El modelo de IA: Redes generativas adversarias condicionadas (cGAN)
Para abordar el problema, el equipo multidisciplinario (arqueólogos, musicólogos y ingenieros de IA) diseñó una cGAN cuya entrada es una representación voxelizada del instrumento y cuya salida es un espectro de audio.
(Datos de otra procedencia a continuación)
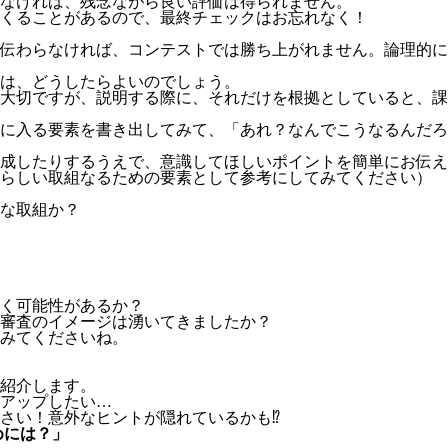
なければ、残念ながら良い評価は得られません。
くることがあるので、最終チェックはお忘れなく！
伝わらなければ、コンテストでは勝ち上がれません。論理的に
は、どうしたらよいのでしょう。
大切ですが、説明する際に、それだけを根拠としていると、課
に入る要素を書き出してみて、「あれ？なんでこうなるんだろ
成したりするうえで、意識してほしいポイントを簡単にお伝え
晴らしい取組なるための要素として参考にしてみてください）
な取組か？
く可能性があるか？
審査のイメージは湧いてきましたか？
みてくださいね。
紹介します。
アップしたい…
さい！意外なヒントが隠れているかも⁉
めには？」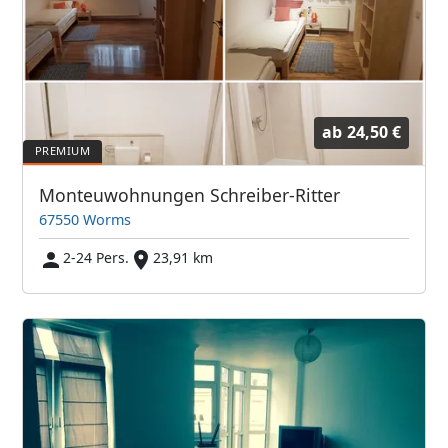
ab
24,50 €
Monteuwohnungen Schreiber-Ritter
67550 Worms
2-24 Pers.
23,91 km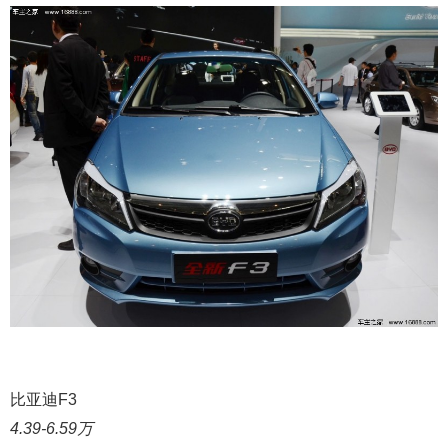
比亚迪F3
4.39-6.59万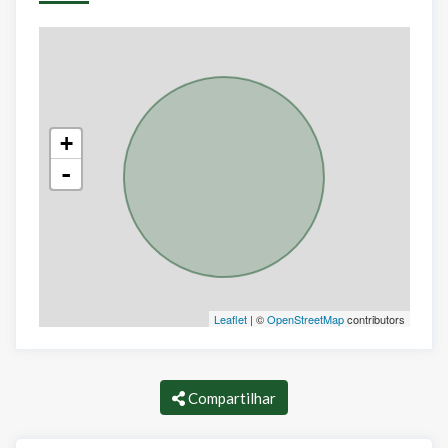
+
-
Leaflet
| ©
OpenStreetMap
contributors
Compartilhar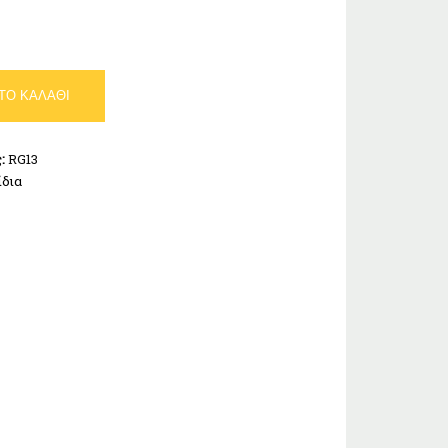
ΤΟ ΚΑΛΆΘΙ
ς:
RG13
ίδια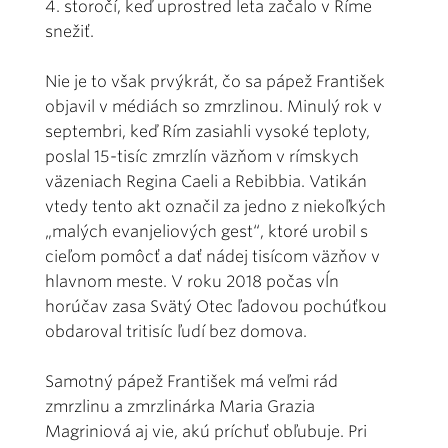
4. storočí, keď uprostred leta začalo v Ríme
snežiť.
Nie je to však prvýkrát, čo sa pápež František
objavil v médiách so zmrzlinou. Minulý rok v
septembri, keď Rím zasiahli vysoké teploty,
poslal 15-tisíc zmrzlín väzňom v rímskych
väzeniach Regina Caeli a Rebibbia. Vatikán
vtedy tento akt označil za jedno z niekoľkých
„malých evanjeliových gest“, ktoré urobil s
cieľom pomôcť a dať nádej tisícom väzňov v
hlavnom meste. V roku 2018 počas vĺn
horúčav zasa Svätý Otec ľadovou pochúťkou
obdaroval tritisíc ľudí bez domova.
Samotný pápež František má veľmi rád
zmrzlinu a zmrzlinárka Maria Grazia
Magriniová aj vie, akú príchuť obľubuje. Pri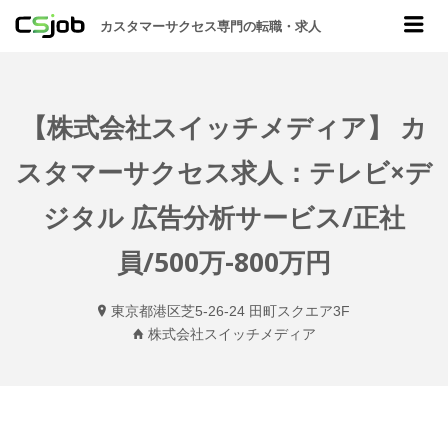
CSJOB
Me
カスタマーサクセス専門の転職・求人
【株式会社スイッチメディア】 カ
スタマーサクセス求人：テレビ×デ
ジタル 広告分析サービス/正社
員/500万-800万円
東京都港区芝5-26-24 田町スクエア3F
株式会社スイッチメディア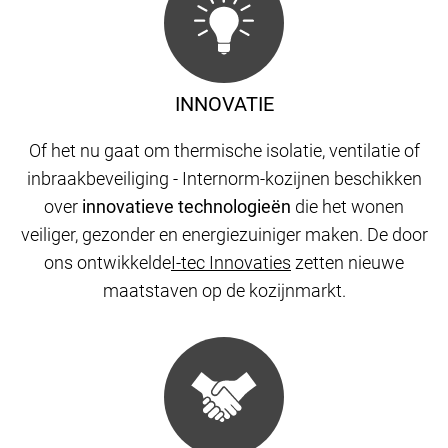
INNOVATIE
Of het nu gaat om thermische isolatie, ventilatie of
inbraakbeveiliging - Internorm-kozijnen beschikken
over
innovatieve technologieën
die het wonen
veiliger, gezonder en energiezuiniger maken. De door
ons ontwikkelde
I-tec Innovaties
zetten nieuwe
maatstaven op de kozijnmarkt.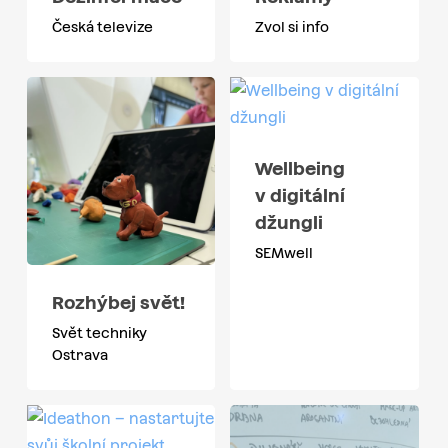
Česká televize
Zvol si info
Wellbeing
v digitální
džungli
SEMwell
Rozhýbej svět!
Svět techniky
Ostrava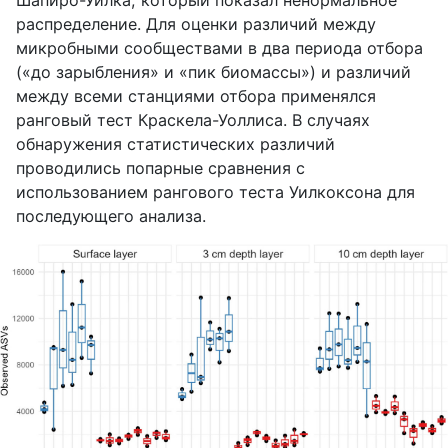
распределение. Для оценки различий между
микробными сообществами в два периода отбора
(«до зарыбления» и «пик биомассы») и различий
между всеми станциями отбора применялся
ранговый тест Краскела-Уоллиса. В случаях
обнаружения статистических различий
проводились попарные сравнения с
использованием рангового теста Уилкоксона для
последующего анализа.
La red se entrenó con un corpus limitado pero valioso:
- Grabaciones de instrumentos de cuerda antiguos de la región mediterránea (lira griega, kítara, liras de Oriente Medio).
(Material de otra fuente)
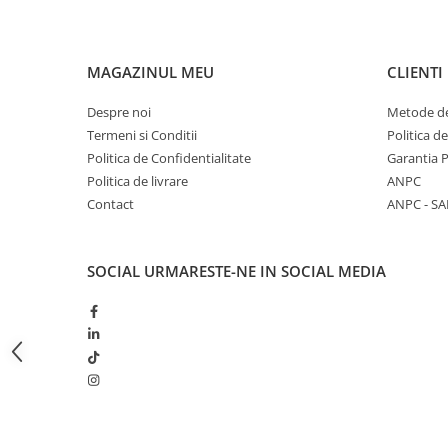
Butoane
Cadre de montaj aparent
MAGAZINUL MEU
CLIENTI
Detectoare de mișcare
Despre noi
Metode de
Doze
Termeni si Conditii
Politica d
Obturatoare
Politica de Confidentialitate
Garantia 
Prelungitoare, Stechere, Accesorii
Politica de livrare
ANPC
Contact
ANPC - SA
Prize
Prize de difuzor
SOCIAL
URMARESTE-NE IN SOCIAL MEDIA
Prize internet
Prize multimedia
Prize TV
Prize și fișe industriale
Rame
Sonerii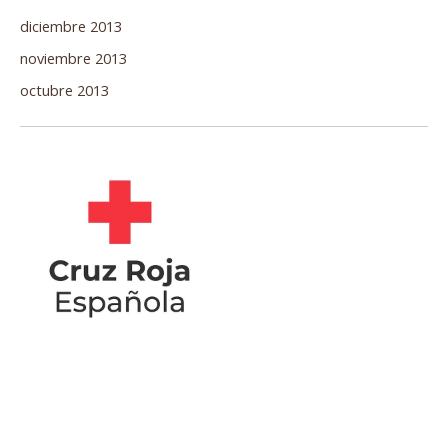
diciembre 2013
noviembre 2013
octubre 2013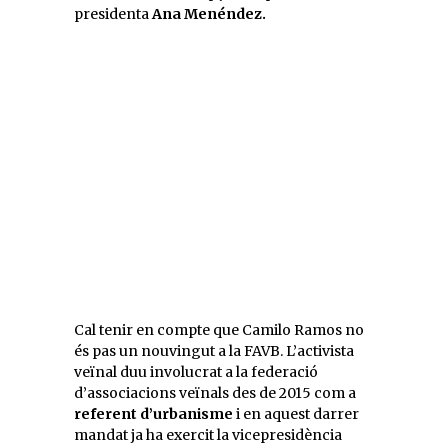
presidenta
Ana Menéndez.
Cal tenir en compte que Camilo Ramos no
és pas un nouvingut a la FAVB. L’activista
veïnal duu involucrat a la federació
d’associacions veïnals des de 2015 com a
referent d’urbanisme
i en aquest darrer
mandat ja ha exercit la vicepresidència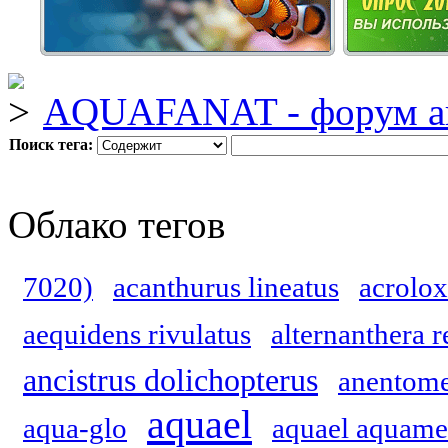
AQUAFANAT - форум а
Поиск тега:
Облако тегов
7020)
acanthurus lineatus
acrolox
aequidens rivulatus
alternanthera r
ancistrus dolichopterus
anentome
aquael
aqua-glo
aquael aquame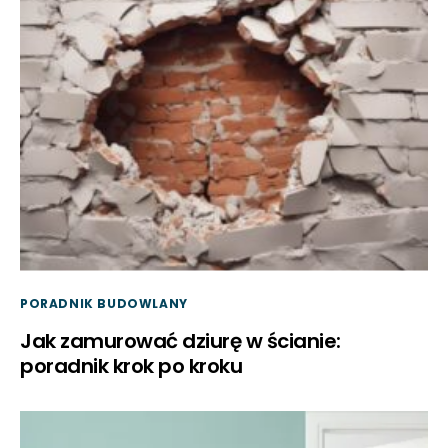
PORADNIK BUDOWLANY
Jak zamurować dziurę w ścianie:
poradnik krok po kroku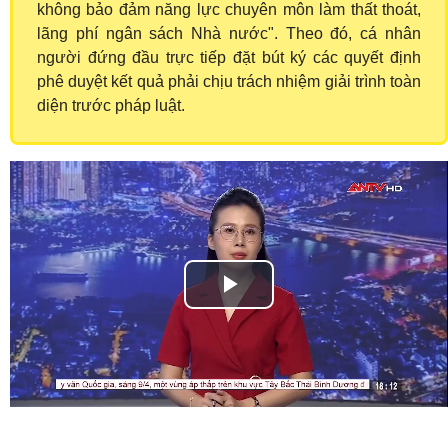
không bảo đảm năng lực chuyên môn làm thất thoát,
lãng phí ngân sách Nhà nước". Theo đó, cá nhân
người đứng đầu trực tiếp đặt bút ký các quyết định
phê duyệt kết quả phải chịu trách nhiệm giải trình toàn
diện trước pháp luật.
Play
Video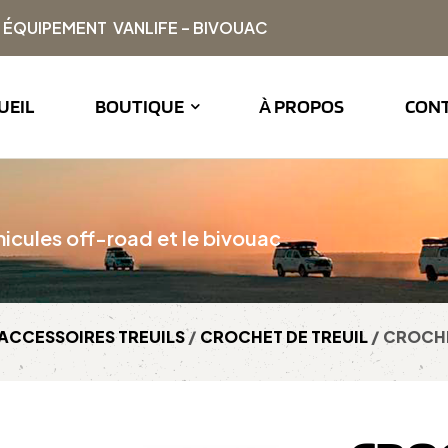
| ÉQUIPEMENT VANLIFE – BIVOUAC
UEIL
BOUTIQUE
À PROPOS
CON
icules off-road et le bivouac
ACCESSOIRES TREUILS
/
CROCHET DE TREUIL
/ CROCHE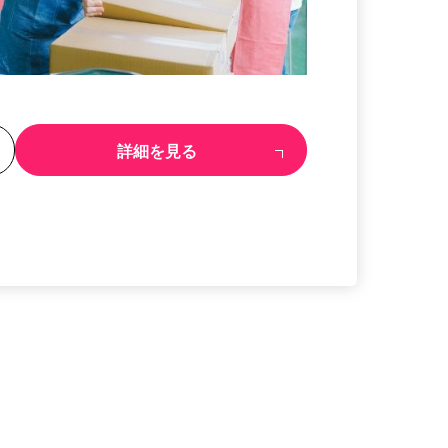
る
詳細を見る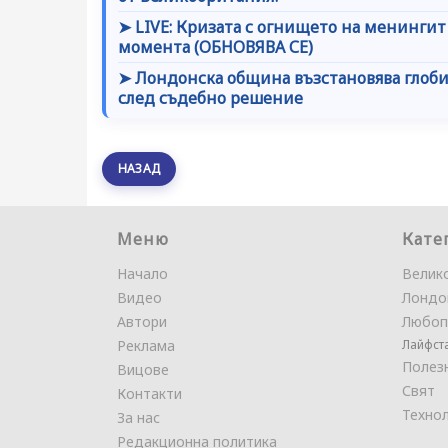
➤ LIVE: Кризата с огнището на менингит 
момента (ОБНОВЯВА СЕ)
➤ Лондонска община възстановява глоби
след съдебно решение
НАЗАД
Меню
Кате
Начало
Велик
Видео
Лондо
Автори
Любоп
Реклама
Лайфст
Полез
Вицове
Свят
Контакти
Техно
За нас
Редакционна политика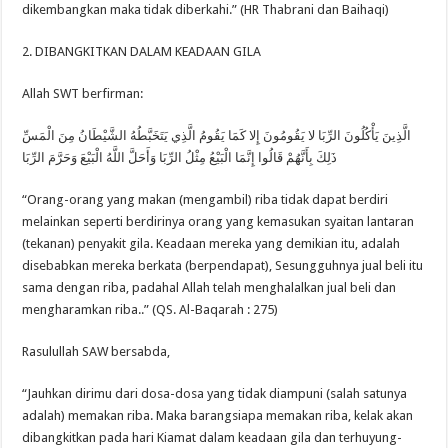
dikembangkan maka tidak diberkahi.” (HR Thabrani dan Baihaqi)
2. DIBANGKITKAN DALAM KEADAAN GILA
Allah SWT berfirman:
الَّذِينَ يَأْكُلُونَ الرِّبَا لا يَقُومُونَ إِلا كَمَا يَقُومُ الَّذِي يَتَخَبَّطُهُ الشَّيْطَانُ مِنَ الْمَسِّ
ذَلِكَ بِأَنَّهُمْ قَالُوا إِنَّمَا الْبَيْعُ مِثْلُ الرِّبَا وَأَحَلَّ اللَّهُ الْبَيْعَ وَحَرَّمَ الرِّبَا
“Orang-orang yang makan (mengambil) riba tidak dapat berdiri
melainkan seperti berdirinya orang yang kemasukan syaitan lantaran
(tekanan) penyakit gila. Keadaan mereka yang demikian itu, adalah
disebabkan mereka berkata (berpendapat), Sesungguhnya jual beli itu
sama dengan riba, padahal Allah telah menghalalkan jual beli dan
mengharamkan riba..” (QS. Al-Baqarah : 275)
Rasulullah SAW bersabda,
“Jauhkan dirimu dari dosa-dosa yang tidak diampuni (salah satunya
adalah) memakan riba. Maka barangsiapa memakan riba, kelak akan
dibangkitkan pada hari Kiamat dalam keadaan gila dan terhuyung-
- Modelos 3D de esos mismos instrumentos obtenidos mediante escáneres láser.
- Annotaciones musicológicas que indican el modo, la escala y la técnica de rasgueo típica de cada cultura.
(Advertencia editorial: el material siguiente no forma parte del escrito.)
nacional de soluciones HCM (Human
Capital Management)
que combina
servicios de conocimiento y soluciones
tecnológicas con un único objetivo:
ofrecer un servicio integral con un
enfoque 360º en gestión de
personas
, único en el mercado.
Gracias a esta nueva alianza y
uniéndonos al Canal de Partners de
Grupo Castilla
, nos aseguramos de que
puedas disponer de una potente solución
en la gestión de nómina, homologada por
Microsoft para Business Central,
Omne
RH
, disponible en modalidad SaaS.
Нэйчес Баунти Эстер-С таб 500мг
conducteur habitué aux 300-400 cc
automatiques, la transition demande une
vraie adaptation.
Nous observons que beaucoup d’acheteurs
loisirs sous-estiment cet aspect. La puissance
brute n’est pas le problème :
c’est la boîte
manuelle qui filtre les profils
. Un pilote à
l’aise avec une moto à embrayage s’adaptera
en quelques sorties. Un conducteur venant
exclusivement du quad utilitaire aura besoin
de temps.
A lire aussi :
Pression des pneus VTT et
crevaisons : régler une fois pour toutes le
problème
La función de pérdida combinó:
- Adversarial loss para que el espectro generado suene "real" frente a un discriminador entrenado con audio auténtico.
- Loss de reconstrucción que penaliza diferencias entre la geometría de entrada y los parámetros físicos implícitos del sonido (longitud de cuerda, tensión, material).
- Loss de consistencia modal que obliga a la salida a respetar las escalas teóricas propuestas por los musicólogos para la época minoica.
Resultados: la primera "canción minoica" reconstruida
Tras 48 horas de entrenamiento en una GPU NVIDIA A100, la cGAN pudo generar una secuencia de audio de 12 segundos que, al ser analizada por expertos en etnomusicología, mostró características sorprendentes:
- Un modo basado en cuartas justas, cercano al dórico frigio, típico de la música ceremonial de la Edad del Bronce.
- Un ataque de nota suave, indicativo de cuerdas de tripa o seda, materiales disponibles en la época.
- Un ligero vibrato que coincide con las representaciones iconográficas de músicos minoicos en sellos de arcilla.
Los musicólogos describieron el resultado como "una eco plausible de lo que podría haber resonado en los salones de Knossos durante ofrendas o fiestas palaciegas".
Impacto y próximos pasos
Esta técnica abre la puerta a escuchar otras culturas perdidas cuyos instrumentos solo sobreviven como restos fragmentarios:
- Arpas sumerias de Ur.
- Liras etruscas encontradas en tumbas de la Toscana.
- Kinnoras de la antigua Israel.
El siguiente paso es integrar la generación de audio con realidad aumentada, de modo que los visitantes de museos puedan "ver" el instrumento completo y, al mismo tiempo, oír su sonido reconstruido mientras recorren la exposición.
Conclusión
La IA no solo está transformando industrias modernas; también está convirtiéndose en una máquina del tiempo que nos permite recuperar los susurros artísticos de civilizaciones que creíamos silenciados para siempre. En el caso de la música minoica, cada nota generada es un puente entre el fragmento de marfil y la imaginación humana, recordándonos que el pasado, aunque fragmentado, aún puede cantar.